Saturday, March 31, 2007

Lal Muni Devi & Kiran Devi - Bihar

Today I am mentioning stories of two very-very common women of Bihar: Lal Muni & Kiran, The common link between them is that both of them are from near around Patna.

Bihar may be the poorest state till date, but its people are wonderfully talented since ages. Some of the stories of individual successes perplex one raising obvious question, ‘why is then the state so poorly placed on the development index?’

Lets Start with Lal Muni Devi :: For Lal Muni Devi, the challenge was to survive on her farming skills without having any land of her own to plough. So the poor, uneducated woman from Azad Nagar village in Patna district used her dank, thatched house to grow mushrooms. And now she is in a Mexican gallery of top farmers from Asia. A photograph of Lal Muni and the story of her achievement have been put on the website of CIMMYT (http://www.cimmyt.org/english/wps/news/2006/feb/whats_wheat.htm), a well-known Mexican institute engaged in research for improvement of maize and wheat crop.

Lal Muni Devi finds mention as an inspirational farmer among 25 from seven Asian countries.

“I have heard that my photo has been published in America. I want to see it,” said Lal Muni, who wanted to know how she could go to America to see her photo.

Till four years back, Lal Muni used to work for other farmers as a daily labourer. Then instructors from Indian Institute for Agricultural Research (ICAR) brought together 25 women from the village and taught them how to grow mushrooms.

Lal Muni says what made her happy was that she did not need any land to grow mushrooms, a plant she had never even heard of till the ICRA training. It also helped that market was easily available in nearby Patna city.

“I learnt that I could grow mushrooms them in my house and later found that they earned good profit too,” she says with a broad smile. The reason why she got a compliment from a wheat-promotion agency is that balls of wheat husk are used for growing the mushrooms. Packed in plastic bags, the balls hang in rows under her thatched roof, nourishing the oyster mushroom shoots in the humid setting.

For the first two years, ICAR provided free seeds but now the women buy it at Rs 60 a kg.

“One kilogram of seed yields 10-14 kg of mushroom. The winter variety sells at Rs 50-60 per kg while in summer they get Rs 80-120,” said A R Khan, principal scientist at ICAR in Patna.

It takes just three months for the crop to be ready and it can be grown round the year with a little bit of care.

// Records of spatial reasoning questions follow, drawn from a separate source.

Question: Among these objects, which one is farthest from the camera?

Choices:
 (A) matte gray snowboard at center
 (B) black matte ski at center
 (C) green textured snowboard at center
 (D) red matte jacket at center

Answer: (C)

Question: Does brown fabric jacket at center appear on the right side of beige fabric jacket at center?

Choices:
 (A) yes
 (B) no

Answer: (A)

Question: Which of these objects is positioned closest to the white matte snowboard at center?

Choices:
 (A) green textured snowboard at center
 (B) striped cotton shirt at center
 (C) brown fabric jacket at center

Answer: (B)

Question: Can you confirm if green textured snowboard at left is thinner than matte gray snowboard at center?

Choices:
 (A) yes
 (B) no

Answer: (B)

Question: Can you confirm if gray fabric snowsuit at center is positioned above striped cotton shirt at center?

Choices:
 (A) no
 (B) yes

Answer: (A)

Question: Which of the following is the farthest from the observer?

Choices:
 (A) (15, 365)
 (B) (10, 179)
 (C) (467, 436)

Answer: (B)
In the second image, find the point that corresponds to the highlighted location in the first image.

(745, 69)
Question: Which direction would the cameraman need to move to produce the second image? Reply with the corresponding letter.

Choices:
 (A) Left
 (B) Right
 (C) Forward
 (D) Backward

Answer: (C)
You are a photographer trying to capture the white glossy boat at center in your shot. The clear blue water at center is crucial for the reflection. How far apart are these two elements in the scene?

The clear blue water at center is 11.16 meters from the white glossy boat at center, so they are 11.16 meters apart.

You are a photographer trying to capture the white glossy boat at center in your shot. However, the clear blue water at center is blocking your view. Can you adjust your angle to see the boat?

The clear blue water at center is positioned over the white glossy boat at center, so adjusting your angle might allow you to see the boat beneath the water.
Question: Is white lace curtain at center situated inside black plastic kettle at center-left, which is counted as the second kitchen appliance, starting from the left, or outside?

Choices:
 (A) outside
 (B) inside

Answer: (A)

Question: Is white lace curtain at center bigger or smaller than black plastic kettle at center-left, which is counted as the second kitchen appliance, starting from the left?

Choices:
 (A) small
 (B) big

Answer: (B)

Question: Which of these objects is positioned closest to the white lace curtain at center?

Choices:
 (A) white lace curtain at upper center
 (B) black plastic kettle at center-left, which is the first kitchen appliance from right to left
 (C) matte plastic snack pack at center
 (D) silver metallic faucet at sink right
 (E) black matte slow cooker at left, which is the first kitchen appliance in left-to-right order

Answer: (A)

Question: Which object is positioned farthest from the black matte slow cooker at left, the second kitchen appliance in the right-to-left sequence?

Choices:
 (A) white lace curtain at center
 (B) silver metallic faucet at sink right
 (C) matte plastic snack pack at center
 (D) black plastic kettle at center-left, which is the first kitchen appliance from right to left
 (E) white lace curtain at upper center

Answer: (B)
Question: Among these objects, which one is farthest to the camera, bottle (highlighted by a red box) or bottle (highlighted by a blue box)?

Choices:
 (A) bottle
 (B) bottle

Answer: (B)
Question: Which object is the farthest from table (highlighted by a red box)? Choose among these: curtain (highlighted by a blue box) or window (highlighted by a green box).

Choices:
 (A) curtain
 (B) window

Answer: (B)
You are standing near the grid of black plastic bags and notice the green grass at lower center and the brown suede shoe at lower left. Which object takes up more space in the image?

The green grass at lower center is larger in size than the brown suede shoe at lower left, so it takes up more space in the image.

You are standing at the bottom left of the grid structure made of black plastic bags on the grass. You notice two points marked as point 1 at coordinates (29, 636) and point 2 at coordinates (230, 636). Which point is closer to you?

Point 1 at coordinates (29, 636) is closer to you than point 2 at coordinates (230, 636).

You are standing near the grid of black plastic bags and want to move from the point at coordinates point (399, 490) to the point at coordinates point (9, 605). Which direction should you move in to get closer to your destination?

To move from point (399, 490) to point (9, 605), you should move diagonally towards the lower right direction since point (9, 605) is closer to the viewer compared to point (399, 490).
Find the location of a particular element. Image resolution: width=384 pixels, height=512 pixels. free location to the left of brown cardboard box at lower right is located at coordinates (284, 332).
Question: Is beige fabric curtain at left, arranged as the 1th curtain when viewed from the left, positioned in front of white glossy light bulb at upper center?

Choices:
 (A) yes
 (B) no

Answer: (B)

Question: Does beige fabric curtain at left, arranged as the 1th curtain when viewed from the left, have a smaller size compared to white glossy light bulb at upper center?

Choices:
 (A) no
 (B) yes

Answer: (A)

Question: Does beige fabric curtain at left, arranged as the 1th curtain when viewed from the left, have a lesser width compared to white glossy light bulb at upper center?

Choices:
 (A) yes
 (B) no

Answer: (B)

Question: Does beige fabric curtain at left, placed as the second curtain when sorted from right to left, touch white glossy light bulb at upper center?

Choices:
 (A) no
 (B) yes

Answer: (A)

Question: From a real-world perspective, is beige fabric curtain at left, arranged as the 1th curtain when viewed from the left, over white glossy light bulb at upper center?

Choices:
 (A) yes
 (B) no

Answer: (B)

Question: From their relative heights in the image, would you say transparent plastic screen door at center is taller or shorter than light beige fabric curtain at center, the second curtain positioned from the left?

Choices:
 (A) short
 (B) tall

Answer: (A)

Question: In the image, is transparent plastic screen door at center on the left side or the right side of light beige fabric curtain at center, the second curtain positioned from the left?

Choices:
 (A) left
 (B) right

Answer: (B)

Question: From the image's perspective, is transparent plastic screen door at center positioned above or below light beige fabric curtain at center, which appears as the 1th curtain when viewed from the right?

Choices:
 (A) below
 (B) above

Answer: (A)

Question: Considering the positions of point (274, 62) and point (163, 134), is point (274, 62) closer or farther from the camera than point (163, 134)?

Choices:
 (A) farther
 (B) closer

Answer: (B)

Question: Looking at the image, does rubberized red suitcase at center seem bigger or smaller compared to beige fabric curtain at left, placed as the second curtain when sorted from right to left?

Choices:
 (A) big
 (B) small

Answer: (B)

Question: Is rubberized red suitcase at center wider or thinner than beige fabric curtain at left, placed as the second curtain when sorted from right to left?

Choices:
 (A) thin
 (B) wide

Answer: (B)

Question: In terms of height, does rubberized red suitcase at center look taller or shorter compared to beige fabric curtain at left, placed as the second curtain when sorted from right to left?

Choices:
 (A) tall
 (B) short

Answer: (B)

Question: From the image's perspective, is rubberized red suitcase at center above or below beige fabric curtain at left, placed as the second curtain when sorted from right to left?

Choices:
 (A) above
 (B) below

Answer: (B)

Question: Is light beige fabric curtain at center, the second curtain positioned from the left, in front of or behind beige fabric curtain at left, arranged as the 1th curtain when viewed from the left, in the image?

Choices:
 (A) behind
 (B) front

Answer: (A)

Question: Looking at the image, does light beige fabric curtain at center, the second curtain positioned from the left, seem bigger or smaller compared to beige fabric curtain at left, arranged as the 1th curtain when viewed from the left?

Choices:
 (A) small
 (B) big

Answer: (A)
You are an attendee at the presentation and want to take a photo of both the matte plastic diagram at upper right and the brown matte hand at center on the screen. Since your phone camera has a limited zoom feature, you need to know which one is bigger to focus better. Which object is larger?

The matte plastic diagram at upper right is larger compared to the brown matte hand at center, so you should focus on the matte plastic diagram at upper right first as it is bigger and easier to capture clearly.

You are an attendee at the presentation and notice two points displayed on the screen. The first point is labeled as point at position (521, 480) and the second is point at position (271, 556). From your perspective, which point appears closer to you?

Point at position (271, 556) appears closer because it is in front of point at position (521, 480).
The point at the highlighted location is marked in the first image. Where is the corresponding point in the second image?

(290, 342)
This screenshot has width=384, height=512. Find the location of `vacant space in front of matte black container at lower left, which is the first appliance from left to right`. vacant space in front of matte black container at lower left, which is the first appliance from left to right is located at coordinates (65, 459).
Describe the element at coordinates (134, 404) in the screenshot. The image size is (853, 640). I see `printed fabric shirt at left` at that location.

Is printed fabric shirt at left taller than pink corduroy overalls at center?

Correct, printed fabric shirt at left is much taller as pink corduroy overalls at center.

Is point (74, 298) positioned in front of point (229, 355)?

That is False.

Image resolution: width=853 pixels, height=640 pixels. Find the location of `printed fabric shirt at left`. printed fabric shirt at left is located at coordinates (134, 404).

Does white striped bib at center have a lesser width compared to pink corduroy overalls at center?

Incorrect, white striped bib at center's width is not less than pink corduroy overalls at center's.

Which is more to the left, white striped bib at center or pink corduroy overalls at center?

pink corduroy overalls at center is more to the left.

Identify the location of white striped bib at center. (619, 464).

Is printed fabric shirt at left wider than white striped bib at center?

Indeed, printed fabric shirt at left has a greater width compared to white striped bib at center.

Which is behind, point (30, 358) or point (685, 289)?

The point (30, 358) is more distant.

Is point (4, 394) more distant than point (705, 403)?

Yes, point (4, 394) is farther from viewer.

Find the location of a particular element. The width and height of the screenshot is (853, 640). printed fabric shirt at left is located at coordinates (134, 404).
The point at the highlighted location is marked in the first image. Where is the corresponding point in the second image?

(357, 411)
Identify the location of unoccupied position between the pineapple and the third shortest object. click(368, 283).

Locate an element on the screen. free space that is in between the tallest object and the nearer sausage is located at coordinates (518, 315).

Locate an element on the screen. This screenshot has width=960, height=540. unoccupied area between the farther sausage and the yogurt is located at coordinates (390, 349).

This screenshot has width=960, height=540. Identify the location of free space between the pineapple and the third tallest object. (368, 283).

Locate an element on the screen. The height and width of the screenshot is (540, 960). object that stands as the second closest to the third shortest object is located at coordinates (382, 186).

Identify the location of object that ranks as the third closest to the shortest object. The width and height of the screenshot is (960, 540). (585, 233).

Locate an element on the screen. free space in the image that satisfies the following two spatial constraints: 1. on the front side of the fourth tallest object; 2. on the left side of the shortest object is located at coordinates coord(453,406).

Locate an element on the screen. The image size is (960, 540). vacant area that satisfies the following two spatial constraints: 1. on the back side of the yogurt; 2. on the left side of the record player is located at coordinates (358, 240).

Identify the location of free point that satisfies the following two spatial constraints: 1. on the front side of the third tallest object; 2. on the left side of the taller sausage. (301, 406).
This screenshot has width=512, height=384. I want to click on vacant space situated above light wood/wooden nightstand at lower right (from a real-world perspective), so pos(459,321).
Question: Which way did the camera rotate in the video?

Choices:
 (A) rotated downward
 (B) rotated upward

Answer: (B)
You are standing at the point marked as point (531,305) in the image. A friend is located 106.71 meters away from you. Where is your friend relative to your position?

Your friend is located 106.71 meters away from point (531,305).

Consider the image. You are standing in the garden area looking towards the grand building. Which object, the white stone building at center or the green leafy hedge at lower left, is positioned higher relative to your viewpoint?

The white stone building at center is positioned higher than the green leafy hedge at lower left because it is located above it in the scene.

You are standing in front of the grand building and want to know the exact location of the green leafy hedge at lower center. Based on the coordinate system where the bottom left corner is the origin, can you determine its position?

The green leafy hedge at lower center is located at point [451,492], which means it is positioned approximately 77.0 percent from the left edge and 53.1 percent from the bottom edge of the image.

But of the 25 women, at least half quit after ICAR stopped providing free seeds. “I had left growing the mushrooms, but I will now start again and become like Lal Muni,” says Nirmala Devi of the same village.

Many men from the village are also picking up farming after seeing the price mushrooms fetch. Khan said recently a team from the Bill & Melinda Gates Foundation came to Azad Nagar to meet Lal Muni and other farmers. The foundation run by Microsoft co-founder Bill Gates has shown interest in agricultural projects in the state that target poor farmers.



Meet Lal Muni Devi





Now the story of Kiran Devi

Kiran is another woman with the manly guts. She came from a poor background. Kiran started with a teashop, but today Kiran is in business of junk selling in Patna. As usual, the profession requires guts to deal with the people with whom she is to deal. The business flourished and now Kiran also owns a number of rickshaws too and get them plied on rental. This business also requires tough handling, but Kiran has plenty of that. Kiran has now found a place in the new Class IV math textbook from National Council of Educational Research and training (NCERT) that is all about math and real life.